§ Mr. CashTo ask the Chancellor of the Exchequer whether he has completed the review of schedule 8 to the Building Societies Act 1986; and if he will make a statement.
§ Mr. LilleyThe review of schedule 8 to the Building Societies Act 1986, which I announced on 2 October last, had two purposes. The first was to examine whether schedule 8 could be recast so that it proscribed particular activities within certain broadly specified powers instead of banning everything except narrowly specified powers. We believe that this can be done and I shall be bringing the necessary order before the House in due course.
The review also considered societies' request, through the Building Societies Association, for a substantial extension of their powers. The Government recognise that the gradual step-by-step extension of powers previously envisaged would not be appropriate. Societies need to know the broad scope of their powers for some years ahead in order to make sensible long-term commercial plans. Different societies will want to exercise different powers, and each individual society will probably want 10 diversify into only a small number of new areas. The Government therefore propose a wide-ranging extension of powers, while ensuring through supervision of business plans by the Building Societies Commission within overall limits on non-traditional assets that individual societies exploit their new powers at a prudent pace.
The mainstream business of societies is, and must remain, that of raising funds from the public for lending on house purchase. But we believe that it is right that societies should be allowed to undertake activities which either complement their mainstream business or which will enable them to compete more effectively by providing the wider range of financial services which customers expect of financial institutions. Societies will, as at present, 539W continue to provide services primarily to the personal sector rather than to companies. But I have decided that societies should also be allowed to:
- (a) take an equity stake in both life and general insurance companies;
- (b) undertake fund management including management of unit trusts generally (rather than just for the provision of pensions, as at present);
- (c) take an equity stake in stockbrokers;
- (d) offer a wider range of banking and housing-related services than hitherto.
There will be some limitations on these new powers. It would not be appropriate for societies to become involved as stockbrokers in market-making nor would it be desirable for societies to become fully exposed to the risks inherent in general insurance business. The draft orders which I will bring before the House in due course will set out the proposed restrictions to these powers.

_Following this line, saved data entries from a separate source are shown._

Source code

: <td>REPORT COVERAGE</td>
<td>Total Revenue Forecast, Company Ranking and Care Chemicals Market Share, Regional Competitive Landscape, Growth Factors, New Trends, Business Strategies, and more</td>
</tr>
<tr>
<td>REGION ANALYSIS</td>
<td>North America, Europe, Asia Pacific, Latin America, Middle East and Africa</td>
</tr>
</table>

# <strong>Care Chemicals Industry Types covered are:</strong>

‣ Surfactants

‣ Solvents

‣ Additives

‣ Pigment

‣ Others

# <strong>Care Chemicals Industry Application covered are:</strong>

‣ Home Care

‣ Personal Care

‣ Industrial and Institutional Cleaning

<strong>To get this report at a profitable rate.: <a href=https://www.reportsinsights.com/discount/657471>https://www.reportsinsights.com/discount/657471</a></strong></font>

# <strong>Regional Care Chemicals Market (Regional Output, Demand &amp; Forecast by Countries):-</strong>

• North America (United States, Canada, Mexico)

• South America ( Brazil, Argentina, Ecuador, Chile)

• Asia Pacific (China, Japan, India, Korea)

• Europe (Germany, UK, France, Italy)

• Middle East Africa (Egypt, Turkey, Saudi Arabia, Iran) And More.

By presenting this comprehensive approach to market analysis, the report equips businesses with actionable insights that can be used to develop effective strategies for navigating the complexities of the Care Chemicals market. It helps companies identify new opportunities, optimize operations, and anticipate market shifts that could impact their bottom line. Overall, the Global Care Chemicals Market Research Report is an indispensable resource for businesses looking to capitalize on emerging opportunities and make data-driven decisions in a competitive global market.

Many of these new activities are supervised under either the Insurance Companies Act 1982 or the Financial Services Act 1986. These arrangements will continue and appropriate arrangements to co-ordinate supervision will also be put in place.
I also propose two other changes under the Act.
First, societies have represented that the limit on unsecured lending to individuals, currently £5,000, is too low. This limit covers personal loans for such items as furnishings as well as car loans and credit card limits. The limit will be increased to £10,000. This will give societies greater scope to compete for retail customers. The Building Societies Commission will ensure that societies continue to have adequate credit assessment and exposure monitoring systems.
The second change concerns asset limits. As societies develop into new activities already permitted under the Act, plus those opened up following this review, they will wish gradually to increase the proportion of their assets which are not residential mortgages. I propose therefore to bring forward an order shortly which will provide for a progressive increase in the limits on non-traditional assets. This will enable societies to plan for expansion into non-traditional activities at a measured pace. The order will provide for an increase in the class 2 and 3 limits to 17½ per cent. and 74½per cent. respectively in January 1990, to 20 per cent. and 10 per cent. respectively in January 1991 and a further increase to the maximum extent possible within the primary legislation–25 per cent. and 15 per cent. respectively—in January 1993.
The orders necessary to implement these changes will take time to prepare, in consultation with the Building Societies Association. I hope to be able to lay the draft orders before the House before Easter. I recognise that some societies are anxious that they should be able to adopt their new powers in their spring AGMs. We will proceed with all the speed that we can and provide societies with as much information as possible as drafting proceeds. But early adoption may not be possible. It will be important to ensure that the complex secondary legislation is carefully and correctly drafted.
The proposals are a substantial step forward in building society development. They will give societies the freedom to develop and compete across a wide range of financial services business.